▸ **SOURCE EXTRACT**

Jackboots on Whitehall (a.k.a. Nazi Invasion: Team Europe) is a 2010 British adult animated/puppet satirical action comedy film set in an alternative history Second World War, in which Nazi Germany has seized London. The British must band together at Hadrian's Wall if they are to thwart the German invasion. Conceived by Edward and Rory McHenry, it is the first of its kind to feature animatronic puppets and the voices of well-known British actors including Ewan McGregor, Rosamund Pike, Richard E. Grant, Timothy Spall, Richard O'Brien and Richard Griffiths. The film was executive produced by Frank Mannion.

The film premiered at the Edinburgh International Film Festival on 20 June 2010 and was theatrically released in the United Kingdom on 8 October 2010 by Vertigo Films. It received mixed reviews from critics, praising the cast, set design and voice acting but negativity toward the puppetry, action scenes, humor and story, calling it "lifeless, stiff, boring and unfunny" and compared to unfavourable version such as Team America World Police.

▸ **TASKS AND EXERCISES**
1. Rewrite the Jackboots on Whitehall article from "The film premiered" up to and including "America World Police.", putting "the London Film Festival" in place of "the Edinburgh International Film Festival".
2. Extend the Jackboots on Whitehall article past its final sentence.
The lines that come next have no connection to the Jackboots on Whitehall article.

▸ **RECORDS PROVIDED**
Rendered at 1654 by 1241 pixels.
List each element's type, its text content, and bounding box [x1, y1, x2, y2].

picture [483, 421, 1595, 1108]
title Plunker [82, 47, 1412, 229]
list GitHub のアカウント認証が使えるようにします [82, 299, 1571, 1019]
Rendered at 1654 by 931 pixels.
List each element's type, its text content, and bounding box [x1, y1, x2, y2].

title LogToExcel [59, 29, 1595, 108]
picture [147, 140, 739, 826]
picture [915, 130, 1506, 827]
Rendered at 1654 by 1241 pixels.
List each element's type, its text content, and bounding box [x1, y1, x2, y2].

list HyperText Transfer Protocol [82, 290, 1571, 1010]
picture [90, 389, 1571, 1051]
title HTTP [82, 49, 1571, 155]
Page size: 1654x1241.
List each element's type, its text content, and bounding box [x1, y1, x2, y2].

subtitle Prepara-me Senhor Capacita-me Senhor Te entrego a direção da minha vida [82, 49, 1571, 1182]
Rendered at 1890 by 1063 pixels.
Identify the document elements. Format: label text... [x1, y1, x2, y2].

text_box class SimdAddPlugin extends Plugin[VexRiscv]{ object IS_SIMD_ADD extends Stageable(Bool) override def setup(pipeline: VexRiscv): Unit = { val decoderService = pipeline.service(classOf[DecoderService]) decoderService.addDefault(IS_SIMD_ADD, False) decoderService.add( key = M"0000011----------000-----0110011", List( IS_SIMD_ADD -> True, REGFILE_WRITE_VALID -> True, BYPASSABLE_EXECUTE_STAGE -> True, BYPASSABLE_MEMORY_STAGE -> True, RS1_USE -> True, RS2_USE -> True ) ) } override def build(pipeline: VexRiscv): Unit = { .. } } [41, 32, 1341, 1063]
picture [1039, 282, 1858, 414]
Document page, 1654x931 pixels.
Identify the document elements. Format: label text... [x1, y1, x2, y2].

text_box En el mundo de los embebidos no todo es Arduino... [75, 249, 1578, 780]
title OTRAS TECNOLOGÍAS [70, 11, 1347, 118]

▸ **RESPONSES**
1.
The film premiered at the London Film Festival on 20 June 2010 and was theatrically released in the United Kingdom on 8 October 2010 by Vertigo Films. It received mixed reviews from critics, praising the cast, set design and voice acting but negativity toward the puppetry, action scenes, humor and story, calling it "lifeless, stiff, boring and unfunny" and compared to unfavourable version such as Team America World Police.

2.
Plot
In 1940, Nazi Germany invades Great Britain by drilling under the English Channel and up through the cobblestones on Whitehall, London. From his bunker under Downing Street,  away, Prime Minister Winston Churchill issues a call to arms for all of Britain to band together to resist the invaders. In a small village, Chris, a young everyman, rallies the residents to fight back. Joining forces with Churchill's small group of soldiers, the resistance movement retreats to Hadrian's Wall, where the unlikely saviours of the country come from the Scottish Highlands.

Cast
As appearing in Jackboots on Whitehall, (main speaking roles and screen credits identified):

 Ewan McGregor as Chris
 Rosamund Pike as Daisy
 Richard E. Grant as The Vicar
 Timothy Spall as Winston Churchill
 Tom Wilkinson as Albert and Joseph Goebbels
 Dominic West as Billy Fiske
 Alan Cumming as Adolf Hitler and Braveheart
 Sanjeev Bhaskar as Major Rupee
 Richard Griffiths as Hermann Göring
 Richard O'Brien as Heinrich Himmler
 Stephen Merchant as Tom
 Pam Ferris as Matron Rutty
 Hugh Fraser as Gaston and the Newsreader
 Tobias Menzies as Captain English and Bernard Montgomery
 Martyn Ellis as Zeppelin Captain
 Alexander Armstrong as Red Leader
 Rory McHenry
 Caroline Duff
 Charlotte Moore
 James Hicks
 Brian Conley
 Jimmy Boyle
 Edward McHenry
 Benedick Blythe
 Stephen Lord
 Jonathan Barlow
 Jana Agnew
 Karl Richards
 Mark Taylor
 Neil Newbon

In using real-life characters to embody a more accurate portrayal, some characters are easily recognizable. While Battle of Britain hero and American pilot Billy Fiske appears, he embodies the characteristics of screen legend Clark Gable. Spall had previously portrayed Churchill in The King's Speech (2010).

Production

Writer-directors Edward and Rory McHenry created several supermarionation puppets that featured accurately rendered period uniforms, architecture and military equipment.

Theatrical release and premiere
Jackboots on Whitehall was released in cinemas on 8 October 2010 in the United Kingdom by Vertigo Films and premiered on 20 June 2010 at the EIFF.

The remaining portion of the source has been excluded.